BTW, if you are curious about Haskell position - the company I mentioned is "Biocad". Check their HH - they are nice fellows and would be glad at least, I think. Though probably you know them already since Haskell world is tight enough :)
I meant in terms of language features and semantics as I'm kinda PL geek. :)
I totally agree infrastructure improved a lot.
Yeah, I've figured that out. As you said
😄
Thank you!
Hahaha, I use that every day. But I also use Kotlin.
Anytime!
Not necessarily, it's a fact of life in most domains, but it does provide a rich toolkit for organizing and sequestering the mutable and effectful parts of your code.
If you're referring to mutable state, then it's irrelevant whether it's a fact of life or not.
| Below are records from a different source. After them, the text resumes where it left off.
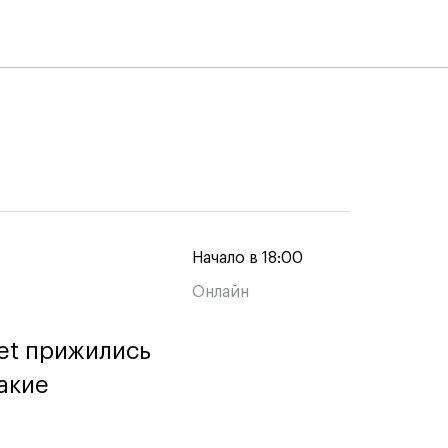
Начало в 18:00
Онлайн
et прижились
et прижились
акие
акие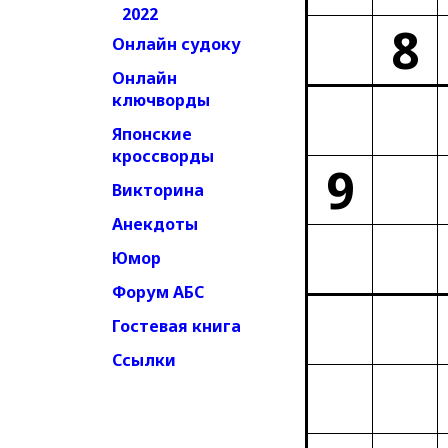
2022
8
Онлайн судоку
Онлайн
ключворды
Японские
кроссворды
9
Викторина
Анекдоты
Юмор
Форум АБС
Гостевая книга
Ссылки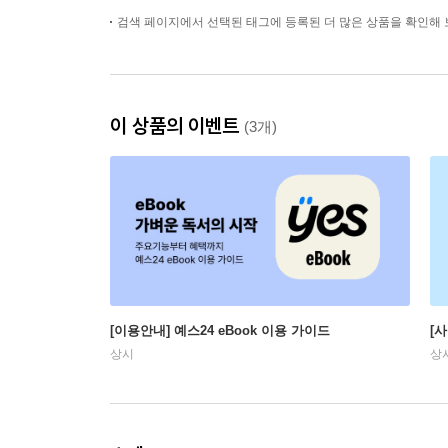
검색 페이지에서 선택된 태그에 등록된 더 많은 상품을 확인해 
이 상품의 이벤트
(3개)
[이용안내] 예스24 eBook 이용 가이드
[
상시
상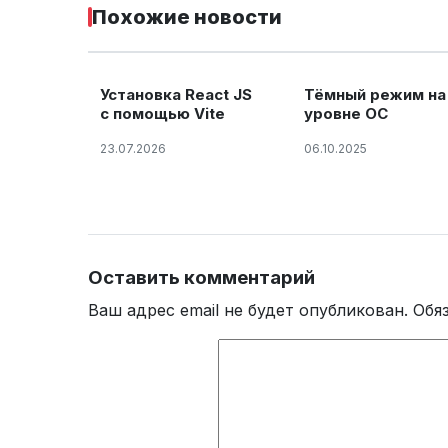
Похожие новости
Установка React JS
Тёмный режим на
с помощью Vite
уровне ОС
23.07.2026
06.10.2025
Оставить комментарий
Ваш адрес email не будет опубликован.
Обя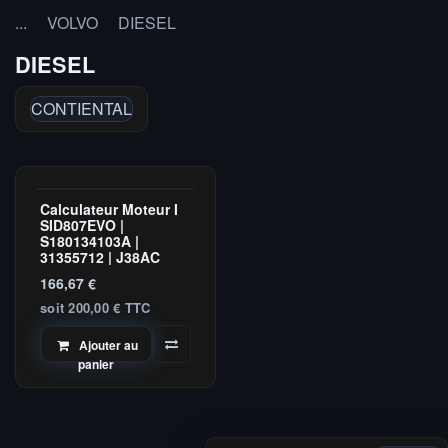
...
VOLVO
DIESEL
DIESEL
CONTIENTAL
Nouveau !
Calculateur Moteur I
SID807EVO |
S180134103A |
31355712 | J38AC
166,67
€
soit 200,00 € TTC
Ajouter au
panier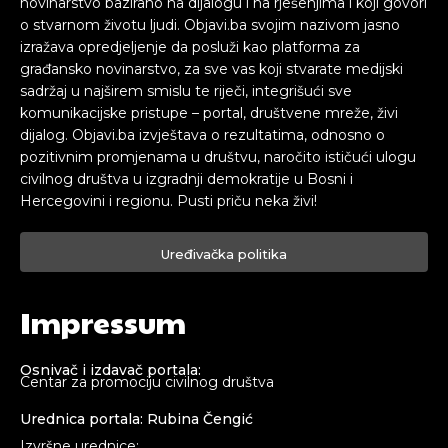
novinarstvo bazirano na dijalogu i na rješenjima i koji govori
o stvarnom životu ljudi. Objavi.ba svojim nazivom jasno
izražava opredjeljenje da posluži kao platforma za
građansko novinarstvo, za sve vas koji stvarate medijski
sadržaj u najširem smislu te riječi, integrišući sve
komunikacijske pristupe – portal, društvene mreže, živi
dijalog. Objavi.ba izvještava o rezultatima, odnosno o
pozitivnim promjenama u društvu, naročito ističući ulogu
civilnog društva u izgradnji demokratije u Bosni i
Hercegovini i regionu. Pusti priču neka živi!
Uređivačka politika
Impressum
Osnivač i izdavač portala:
Centar za promociju civilnog društva
Urednica portala: Rubina Čengić
Izvršne urednice:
Because in software development we're modelling real-life domains. And we can easily model mutable state with immutable data structures and pure functions. Surprisingly often it leads to both fever errors and simpler code.
This is exactly why side effect-free coding by default is so valuable: it’s far easier to verify correct behavior.
True, but the good thing is that it requires a lot of focus as it is a hard language for most people.